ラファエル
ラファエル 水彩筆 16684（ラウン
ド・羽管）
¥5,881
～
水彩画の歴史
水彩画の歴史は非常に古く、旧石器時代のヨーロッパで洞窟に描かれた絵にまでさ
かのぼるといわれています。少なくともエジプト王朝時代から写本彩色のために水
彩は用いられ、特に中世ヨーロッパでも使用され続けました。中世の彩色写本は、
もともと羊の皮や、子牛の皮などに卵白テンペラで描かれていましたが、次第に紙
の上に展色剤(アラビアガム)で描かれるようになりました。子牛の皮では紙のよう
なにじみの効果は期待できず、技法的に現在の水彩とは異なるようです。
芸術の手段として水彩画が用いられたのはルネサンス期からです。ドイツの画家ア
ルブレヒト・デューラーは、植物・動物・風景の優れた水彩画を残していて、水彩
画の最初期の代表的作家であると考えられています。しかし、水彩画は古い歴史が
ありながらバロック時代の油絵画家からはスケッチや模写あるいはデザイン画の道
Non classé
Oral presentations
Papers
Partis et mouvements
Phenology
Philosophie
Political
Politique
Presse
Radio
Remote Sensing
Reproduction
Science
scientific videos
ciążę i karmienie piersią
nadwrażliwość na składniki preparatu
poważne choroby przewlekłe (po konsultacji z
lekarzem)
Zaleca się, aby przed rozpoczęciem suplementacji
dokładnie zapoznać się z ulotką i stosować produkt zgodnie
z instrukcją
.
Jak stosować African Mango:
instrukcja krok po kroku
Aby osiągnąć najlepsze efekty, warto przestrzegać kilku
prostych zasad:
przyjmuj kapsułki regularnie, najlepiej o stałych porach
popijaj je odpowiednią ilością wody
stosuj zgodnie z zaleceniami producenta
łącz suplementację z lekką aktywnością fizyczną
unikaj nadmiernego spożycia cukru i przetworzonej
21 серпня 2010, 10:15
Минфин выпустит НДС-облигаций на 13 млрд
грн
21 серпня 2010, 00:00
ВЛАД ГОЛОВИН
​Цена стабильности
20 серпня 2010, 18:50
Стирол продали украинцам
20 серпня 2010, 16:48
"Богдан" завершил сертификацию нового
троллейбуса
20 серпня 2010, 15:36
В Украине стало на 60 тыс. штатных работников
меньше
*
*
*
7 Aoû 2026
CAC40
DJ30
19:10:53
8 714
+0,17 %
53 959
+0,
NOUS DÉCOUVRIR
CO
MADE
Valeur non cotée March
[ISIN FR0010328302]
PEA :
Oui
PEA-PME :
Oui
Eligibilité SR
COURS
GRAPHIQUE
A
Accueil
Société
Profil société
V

■ Aufgabenstellung:
Formatiere bitte sämtliche Zeilen aller Datensätze oben als nummerierte Liste und lass Leerzeilen dabei weg.

■ Lösung:
1. ラファエル
2. ラファエル 水彩筆 16684（ラウン
3. ド・羽管）
4. ¥5,881
5. ～
6. 水彩画の歴史
7. 水彩画の歴史は非常に古く、旧石器時代のヨーロッパで洞窟に描かれた絵にまでさ
8. かのぼるといわれています。少なくともエジプト王朝時代から写本彩色のために水
9. 彩は用いられ、特に中世ヨーロッパでも使用され続けました。中世の彩色写本は、
10. もともと羊の皮や、子牛の皮などに卵白テンペラで描かれていましたが、次第に紙
11. の上に展色剤(アラビアガム)で描かれるようになりました。子牛の皮では紙のよう
12. なにじみの効果は期待できず、技法的に現在の水彩とは異なるようです。
13. 芸術の手段として水彩画が用いられたのはルネサンス期からです。ドイツの画家ア
14. ルブレヒト・デューラーは、植物・動物・風景の優れた水彩画を残していて、水彩
15. 画の最初期の代表的作家であると考えられています。しかし、水彩画は古い歴史が
16. ありながらバロック時代の油絵画家からはスケッチや模写あるいはデザイン画の道
17. Non classé
18. Oral presentations
19. Papers
20. Partis et mouvements
21. Phenology
22. Philosophie
23. Political
24. Politique
25. Presse
26. Radio
27. Remote Sensing
28. Reproduction
29. Science
30. scientific videos
31. ciążę i karmienie piersią
32. nadwrażliwość na składniki preparatu
33. poważne choroby przewlekłe (po konsultacji z
34. lekarzem)
35. Zaleca się, aby przed rozpoczęciem suplementacji
36. dokładnie zapoznać się z ulotką i stosować produkt zgodnie
37. z instrukcją
38. .
39. Jak stosować African Mango:
40. instrukcja krok po kroku
41. Aby osiągnąć najlepsze efekty, warto przestrzegać kilku
42. prostych zasad:
43. przyjmuj kapsułki regularnie, najlepiej o stałych porach
44. popijaj je odpowiednią ilością wody
45. stosuj zgodnie z zaleceniami producenta
46. łącz suplementację z lekką aktywnością fizyczną
47. unikaj nadmiernego spożycia cukru i przetworzonej
48. 21 серпня 2010, 10:15
49. Минфин выпустит НДС-облигаций на 13 млрд
50. грн
51. 21 серпня 2010, 00:00
52. ВЛАД ГОЛОВИН
53. ​Цена стабильности
54. 20 серпня 2010, 18:50
55. Стирол продали украинцам
56. 20 серпня 2010, 16:48
57. "Богдан" завершил сертификацию нового
58. троллейбуса
59. 20 серпня 2010, 15:36
60. В Украине стало на 60 тыс. штатных работников
61. меньше
62. *
63. *
64. *
65. 7 Aoû 2026
66. CAC40
67. DJ30
68. 19:10:53
69. 8 714
70. +0,17 %
71. 53 959
72. +0,
73. NOUS DÉCOUVRIR
74. CO
75. MADE
76. Valeur non cotée March
77. [ISIN FR0010328302]
78. PEA :
79. Oui
80. PEA-PME :
81. Oui
82. Eligibilité SR
83. COURS
84. GRAPHIQUE
85. A
86. Accueil
87. Société
88. Profil société
89. V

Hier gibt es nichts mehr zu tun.